Foi a escravidão na América a responsável “pelo nascimento de uma ideologia racista, que passou a associar a cor da pele à condição de escravo”, explica o jornalista. O negro seria um ser bárbaro, “só podendo ascender à plena humanidade pelo aprendizado na servidão”, como atesta o africanista Alberto da Costa e Silva, a maior autoridade brasileira no assunto — que, além de ser fonte, participa diretamente do livro de Laurentino, escrevendo notas que detalham ou discutem pontos expressos pelo autor. “A escravidão não nasceu do racismo; mas o racismo foi a consequência da escravidão”, resume o historiador Eric Williams, ativista negro que exerceu o cargo de premiê de Trinidad e Tobago, citado pelo jornalista.

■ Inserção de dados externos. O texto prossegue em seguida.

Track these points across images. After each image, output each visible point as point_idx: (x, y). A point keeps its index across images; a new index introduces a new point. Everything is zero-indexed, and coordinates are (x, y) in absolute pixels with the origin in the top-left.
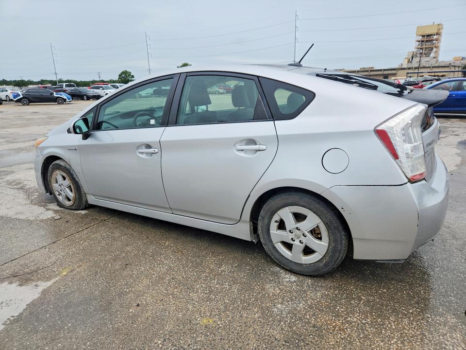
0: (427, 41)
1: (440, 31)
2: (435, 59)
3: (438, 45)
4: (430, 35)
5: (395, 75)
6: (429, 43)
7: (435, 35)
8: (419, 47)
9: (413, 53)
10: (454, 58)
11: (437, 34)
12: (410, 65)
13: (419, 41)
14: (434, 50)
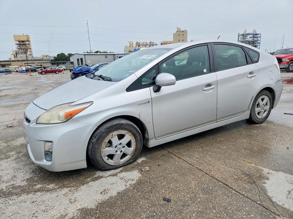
0: (23, 45)
1: (29, 39)
2: (31, 56)
3: (30, 47)
4: (24, 41)
5: (10, 65)
6: (25, 46)
7: (26, 41)
8: (19, 48)
9: (16, 51)
10: (42, 55)
11: (28, 41)
12: (16, 59)
13: (17, 44)
14: (29, 50)
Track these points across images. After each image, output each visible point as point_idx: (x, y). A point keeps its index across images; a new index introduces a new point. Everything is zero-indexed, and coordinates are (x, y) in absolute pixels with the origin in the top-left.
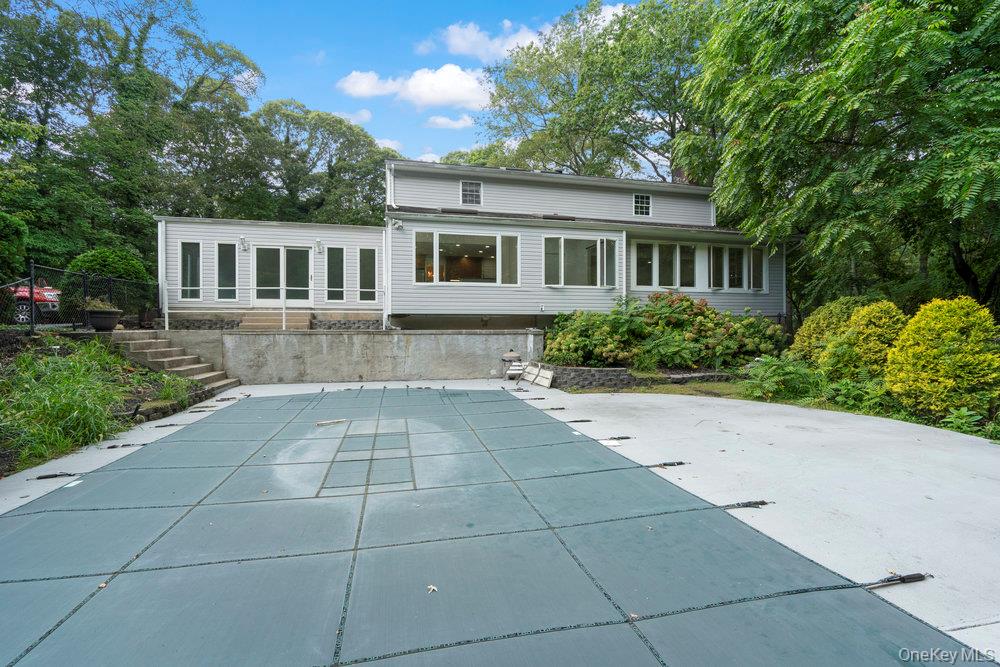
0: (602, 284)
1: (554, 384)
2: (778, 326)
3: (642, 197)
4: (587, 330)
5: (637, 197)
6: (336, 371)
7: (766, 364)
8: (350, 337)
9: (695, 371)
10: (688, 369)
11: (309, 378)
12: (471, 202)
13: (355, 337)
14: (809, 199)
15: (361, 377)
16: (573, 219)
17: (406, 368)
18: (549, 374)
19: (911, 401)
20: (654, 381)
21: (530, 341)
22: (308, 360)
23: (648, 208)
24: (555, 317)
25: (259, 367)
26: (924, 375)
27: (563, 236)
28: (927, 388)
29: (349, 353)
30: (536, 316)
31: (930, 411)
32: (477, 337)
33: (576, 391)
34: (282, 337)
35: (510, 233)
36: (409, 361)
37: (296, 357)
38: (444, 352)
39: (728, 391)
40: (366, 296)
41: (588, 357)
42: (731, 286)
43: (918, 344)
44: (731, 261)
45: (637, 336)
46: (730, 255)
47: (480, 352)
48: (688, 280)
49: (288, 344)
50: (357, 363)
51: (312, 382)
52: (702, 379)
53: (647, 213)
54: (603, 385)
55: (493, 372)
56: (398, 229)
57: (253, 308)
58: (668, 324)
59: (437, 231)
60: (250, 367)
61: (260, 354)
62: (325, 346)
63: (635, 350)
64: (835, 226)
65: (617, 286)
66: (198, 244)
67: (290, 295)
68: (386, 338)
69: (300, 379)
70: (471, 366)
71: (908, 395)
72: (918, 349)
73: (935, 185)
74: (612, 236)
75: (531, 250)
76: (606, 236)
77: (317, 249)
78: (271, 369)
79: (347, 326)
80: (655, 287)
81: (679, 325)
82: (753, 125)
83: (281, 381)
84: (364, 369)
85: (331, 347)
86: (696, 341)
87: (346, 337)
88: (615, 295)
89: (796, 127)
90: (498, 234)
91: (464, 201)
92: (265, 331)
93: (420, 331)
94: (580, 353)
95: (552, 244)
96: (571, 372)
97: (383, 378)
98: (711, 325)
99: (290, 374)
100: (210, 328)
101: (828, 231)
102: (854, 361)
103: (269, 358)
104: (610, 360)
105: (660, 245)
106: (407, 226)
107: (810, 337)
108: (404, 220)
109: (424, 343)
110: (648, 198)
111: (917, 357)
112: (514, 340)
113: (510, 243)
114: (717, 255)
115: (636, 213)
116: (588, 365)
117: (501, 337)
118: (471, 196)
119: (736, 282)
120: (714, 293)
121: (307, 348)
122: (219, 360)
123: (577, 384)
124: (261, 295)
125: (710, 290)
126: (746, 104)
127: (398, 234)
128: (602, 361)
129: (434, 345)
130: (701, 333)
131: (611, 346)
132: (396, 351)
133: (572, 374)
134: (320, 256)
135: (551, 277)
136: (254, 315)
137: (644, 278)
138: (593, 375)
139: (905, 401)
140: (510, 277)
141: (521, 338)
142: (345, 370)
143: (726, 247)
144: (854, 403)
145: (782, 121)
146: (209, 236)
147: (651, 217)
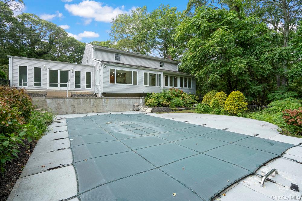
0: (158, 85)
1: (152, 112)
2: (198, 97)
3: (162, 63)
4: (158, 98)
5: (161, 63)
6: (85, 110)
7: (200, 105)
8: (90, 99)
9: (183, 107)
10: (181, 107)
11: (76, 112)
12: (118, 60)
13: (91, 99)
14: (207, 68)
15: (93, 112)
16: (148, 68)
17: (107, 108)
18: (151, 109)
19: (230, 112)
20: (176, 110)
21: (141, 101)
22: (76, 107)
23: (163, 66)
24: (147, 94)
25: (59, 109)
26: (233, 106)
27: (149, 72)
28: (233, 109)
29: (90, 104)
30: (141, 94)
31: (233, 113)
32: (127, 99)
33: (158, 113)
34: (67, 99)
35: (135, 70)
36: (108, 107)
37: (72, 106)
38: (117, 104)
39: (192, 112)
40: (88, 87)
41: (159, 104)
42: (185, 87)
43: (231, 100)
44: (185, 80)
45: (169, 99)
46: (185, 79)
47: (127, 104)
48: (176, 85)
49: (69, 101)
50: (92, 107)
51: (77, 114)
52: (186, 109)
53: (163, 67)
54: (164, 111)
55: (131, 109)
56: (105, 67)
57: (48, 90)
58: (176, 96)
59: (116, 69)
60: (56, 109)
61: (59, 105)
62: (82, 102)
63: (170, 103)
64: (212, 75)
65: (161, 86)
66: (26, 67)
67: (62, 86)
68: (101, 100)
69: (73, 113)
70: (125, 107)
71: (230, 111)
72: (232, 101)
73: (231, 68)
74: (160, 73)
75: (140, 75)
76: (159, 73)
77: (72, 71)
78: (64, 109)
79: (83, 96)
80: (169, 87)
81: (178, 96)
82: (194, 49)
83: (67, 113)
84: (94, 109)
85: (84, 103)
86: (182, 100)
87: (88, 99)
88: (161, 88)
89: (205, 52)
90: (132, 71)
91: (116, 60)
92: (62, 98)
93: (111, 98)
94: (157, 103)
95: (146, 74)
96: (156, 108)
97: (100, 112)
98: (185, 96)
99: (71, 111)
100: (34, 96)
101: (211, 76)
102: (218, 104)
103: (63, 106)
104: (165, 105)
105: (170, 76)
106: (107, 67)
107: (206, 99)
108: (106, 65)
109: (112, 101)
110: (163, 63)
111: (231, 103)
112: (136, 100)
113: (135, 73)
114: (182, 79)
115: (161, 67)
116: (159, 107)
117: (133, 99)
118: (118, 58)
119: (186, 86)
120: (181, 89)
121: (76, 103)
122: (44, 107)
123: (158, 111)
124: (51, 85)
125: (180, 88)
126: (193, 45)
127: (105, 69)
128: (163, 105)
129: (115, 102)
130: (183, 98)
131: (165, 102)
132: (104, 104)
133: (156, 109)
134: (73, 74)
135: (146, 83)
136: (50, 92)
137: (166, 84)
138: (162, 109)
139: (229, 112)
140: (135, 83)
141: (138, 100)
142: (88, 109)
143: (184, 77)
144: (219, 113)
145: (202, 50)
146: (31, 65)
147: (164, 68)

“Embora a escravidão já existisse na África antes da chegada dos portugueses, foi a altíssima demanda dos europeus por mão de obra cativa que possibilitou ao negócio negreiro no Atlântico atingir proporções tão significativas”, afirma Laurentino, para contestar a tese de que os lusitanos se limitaram a comprar cativos que lhes eram oferecidos pelos próprios africanos — o que derrubaria a versão “‘politicamente correta’ da história segundo a qual seriam os europeus os únicos e maiores culpados pela escravidão negra na América”. É verdade que o comércio negreiro contou com a participação dos africanos para que se tornasse “o maior e o mais internacional” de todos os negócios do planeta, porém seria um erro atribuir o tráfico “exclusivamente” a eles.

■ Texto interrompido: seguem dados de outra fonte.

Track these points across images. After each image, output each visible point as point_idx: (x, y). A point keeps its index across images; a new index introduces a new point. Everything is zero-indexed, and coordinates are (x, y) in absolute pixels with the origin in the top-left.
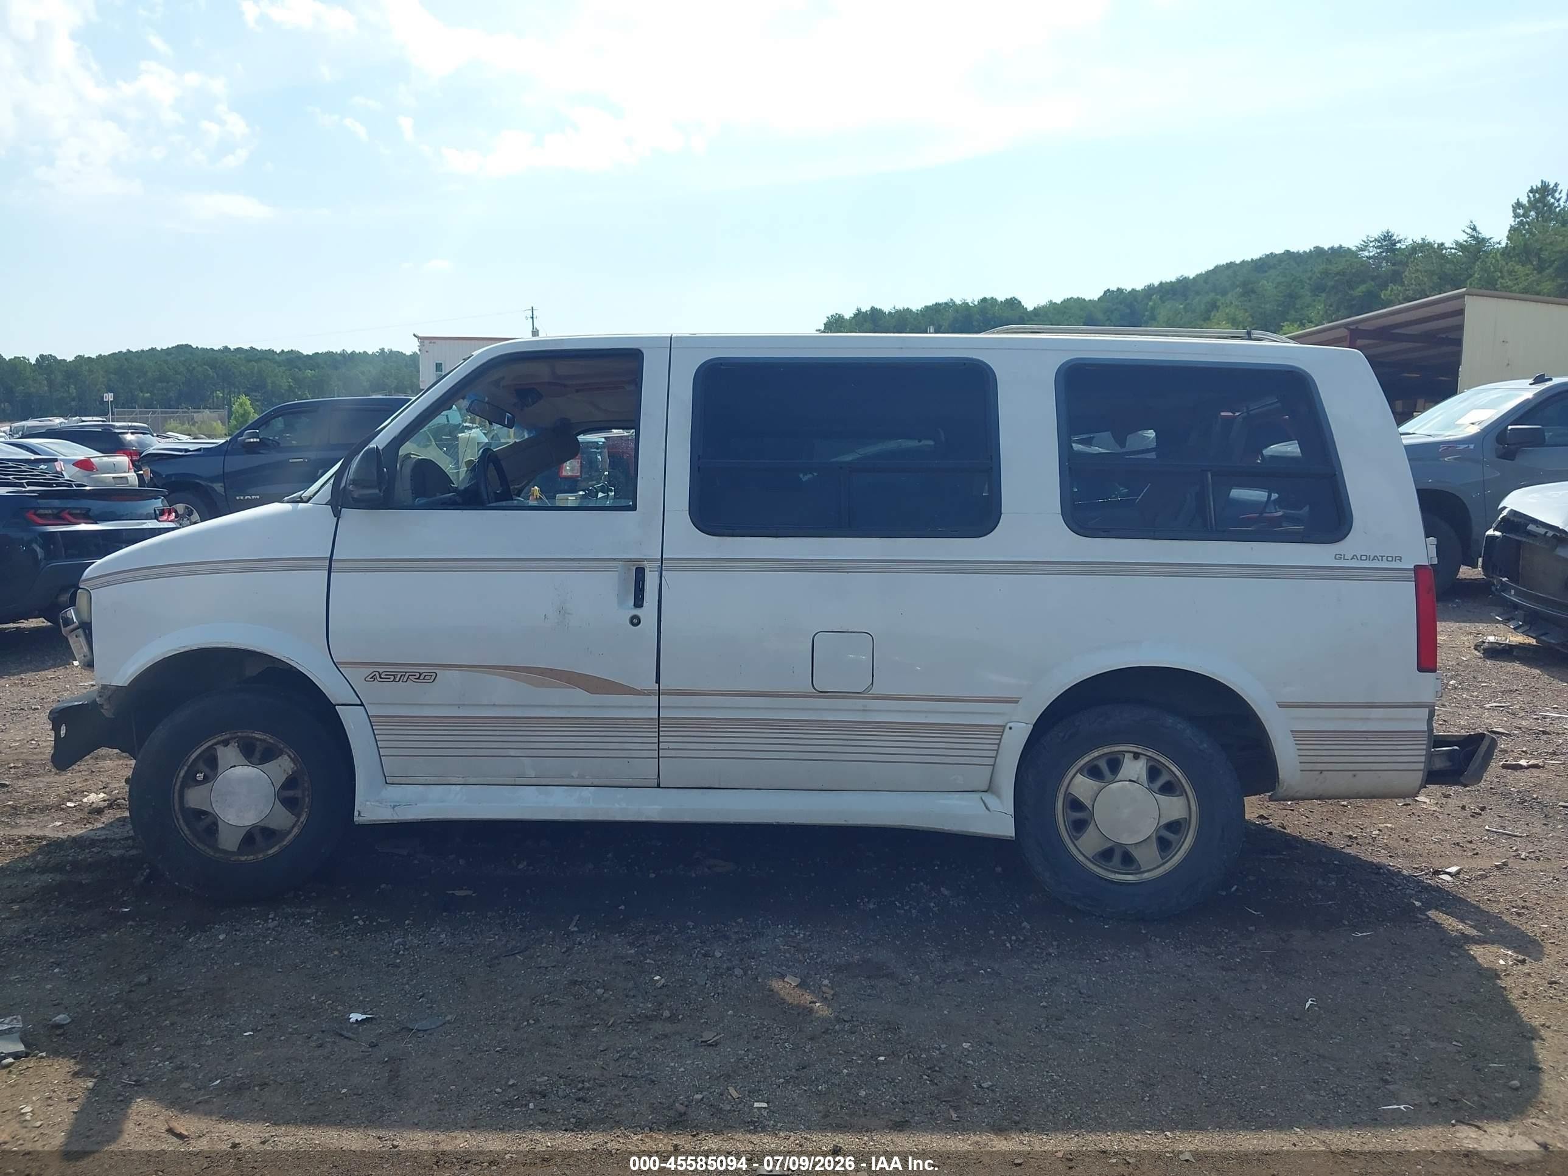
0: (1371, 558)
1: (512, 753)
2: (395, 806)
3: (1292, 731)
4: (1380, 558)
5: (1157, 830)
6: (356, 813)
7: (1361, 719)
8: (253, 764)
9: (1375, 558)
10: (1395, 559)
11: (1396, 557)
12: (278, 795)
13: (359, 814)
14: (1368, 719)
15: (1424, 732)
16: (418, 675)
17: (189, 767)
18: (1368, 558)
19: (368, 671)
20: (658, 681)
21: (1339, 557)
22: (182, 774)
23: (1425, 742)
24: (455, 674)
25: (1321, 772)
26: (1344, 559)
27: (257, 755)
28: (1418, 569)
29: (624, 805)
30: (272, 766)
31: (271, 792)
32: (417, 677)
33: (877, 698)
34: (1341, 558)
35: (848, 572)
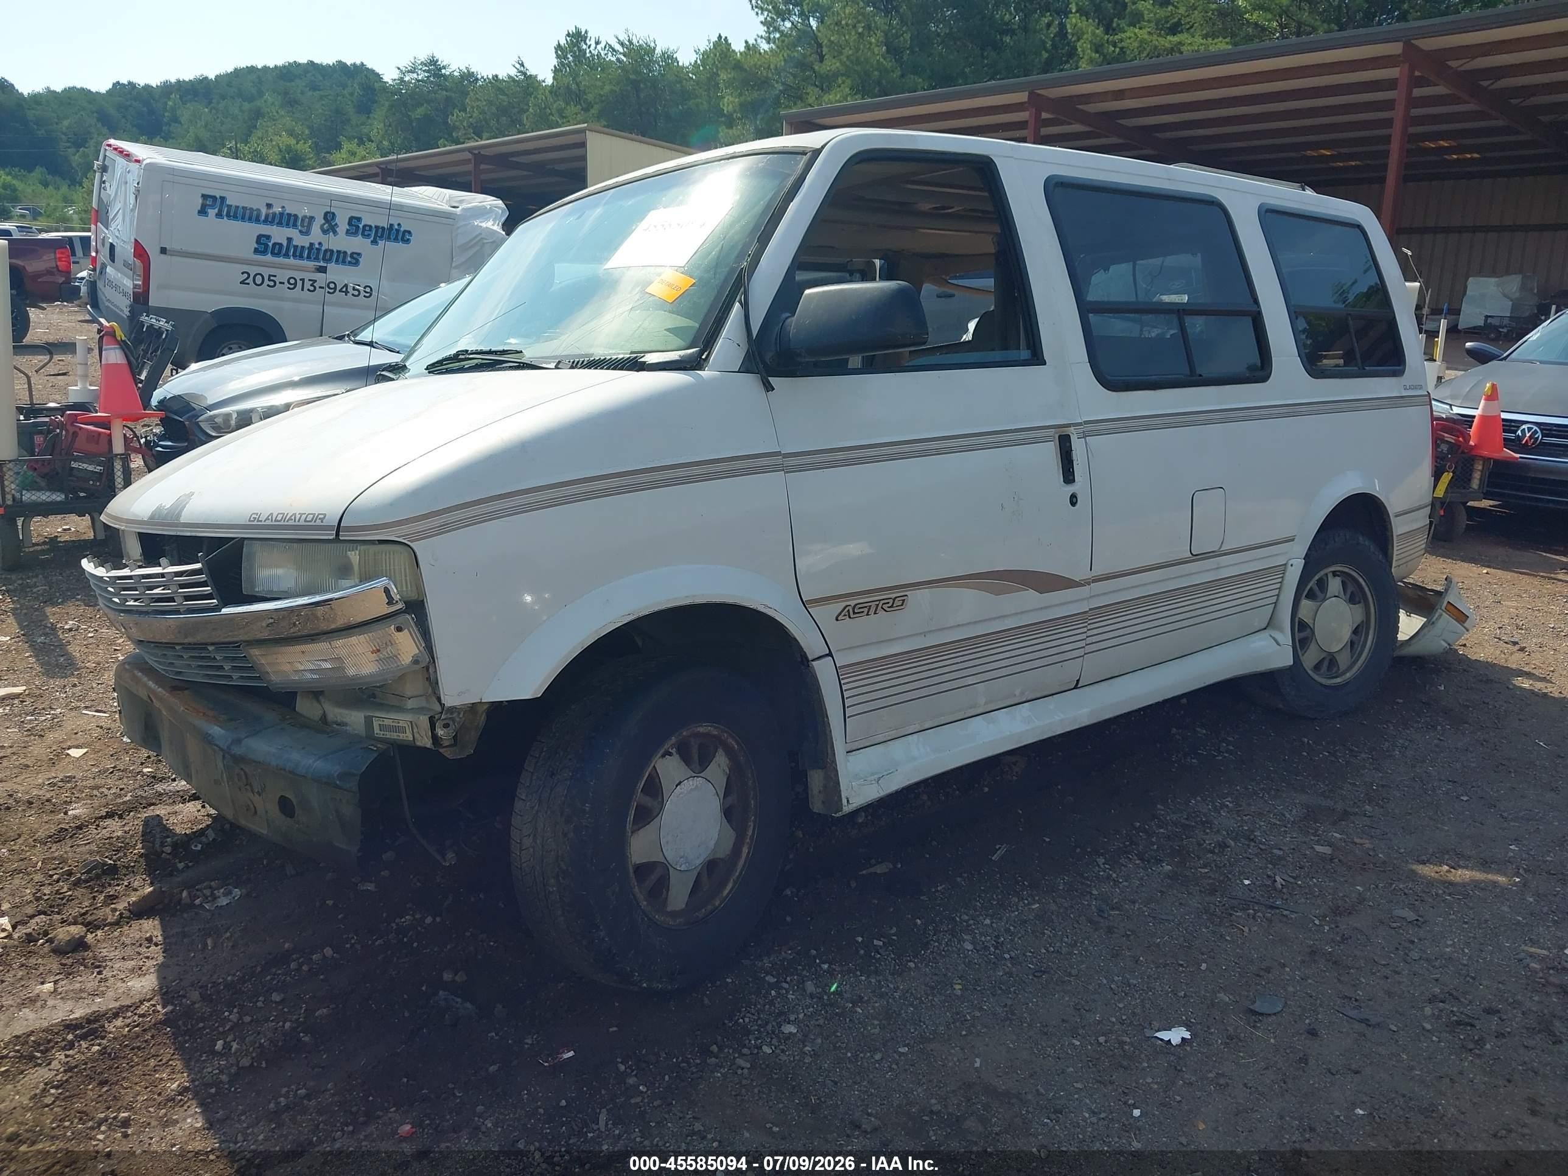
1: (970, 680)
2: (878, 780)
5: (1351, 635)
6: (844, 801)
8: (696, 773)
12: (722, 808)
13: (848, 801)
16: (891, 601)
19: (838, 607)
20: (1091, 567)
24: (925, 593)
30: (711, 768)
31: (717, 807)
32: (890, 605)
33: (1225, 554)
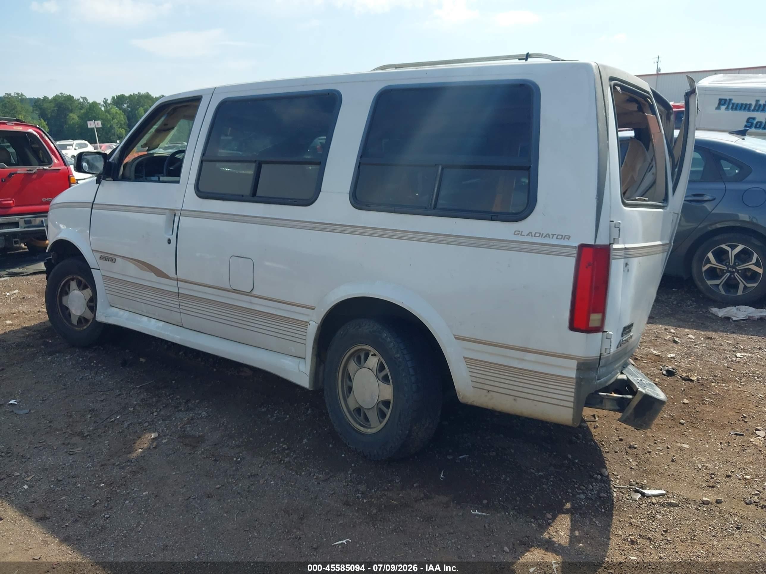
0: (544, 236)
2: (106, 316)
3: (464, 357)
4: (551, 236)
5: (378, 403)
7: (518, 359)
8: (80, 290)
9: (548, 235)
10: (563, 237)
11: (566, 236)
12: (87, 304)
13: (97, 317)
14: (523, 360)
15: (573, 378)
16: (112, 259)
17: (61, 288)
18: (541, 235)
19: (100, 255)
20: (176, 274)
21: (518, 233)
22: (59, 290)
23: (574, 387)
24: (120, 260)
25: (489, 391)
26: (521, 235)
27: (82, 286)
28: (582, 247)
29: (169, 333)
30: (85, 291)
31: (85, 304)
33: (255, 297)
34: (518, 234)
35: (247, 223)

A “altíssima demanda” por escravos era uma consequência da conquista de novas terras — e do óbvio interesse em explorá-las. Em meados do século XVI, “Portugal já havia estabelecido o mais vasto império mercantil e colonial até então conhecido na história da humanidade”, narra o volume inaugural de Escravidão. Contando com o aval de várias bulas papais, os lusitanos não se intimidaram em recorrer ao regime escravocrata. O argumento teológico para o tráfico de pessoas vinha da ideia de que a escravidão seria usada para salvar a alma dos cativos. Apenas em 1888, às vésperas da Lei Áurea, o papa Leão XIII condenaria o escravismo.
Durante todo o período colonial, e mesmo depois da Independência, “o Brasil foi sinônimo de açúcar. E açúcar era sinônimo de escravidão. (…) Só a partir de 1831 um novo rei despontaria no horizonte da economia brasileira: o café. E o café era, também ele, sinônimo de escravidão”, sintetiza o jornalista em seu trabalho. Quanto aos cativos, eram reduzidos à condição de bens semoventes, como os animais, passíveis de ser vendidos, alugados, dados como pagamento de dívidas — apesar de, juridicamente, terem de responder por seus atos. Isso quando chegavam a pisar o solo nacional: de cada grupo de 100 escravos sequestrados na África, só quarenta continuavam vivos entre a captura e o fim da travessia do Atlântico. Quem sobrava era recepcionado por açoites — para não “mutilar” os cativos, o jesuíta italiano Jorge Benci recomendava, no século XVII, que as chibatadas não ultrapassassem “quarenta” por dia.
O jurista pernambucano Joaquim Nabuco, expoente do abolicionismo, insistia em que não bastava proibir a escravidão. Era preciso pôr fim à sua herança. Ao fechar um livro como o de Laurentino Gomes e refletir sobre a situação dos afrodescendentes no Brasil do século XXI, a pergunta incontornável que surge é: “Como fazer isso?”. A resposta, que naturalmente não vale só para a chaga da escravidão, pode estar nesta máxima do alemão J.W. Goethe: “Escrever a história é um modo de livrar-se do passado”.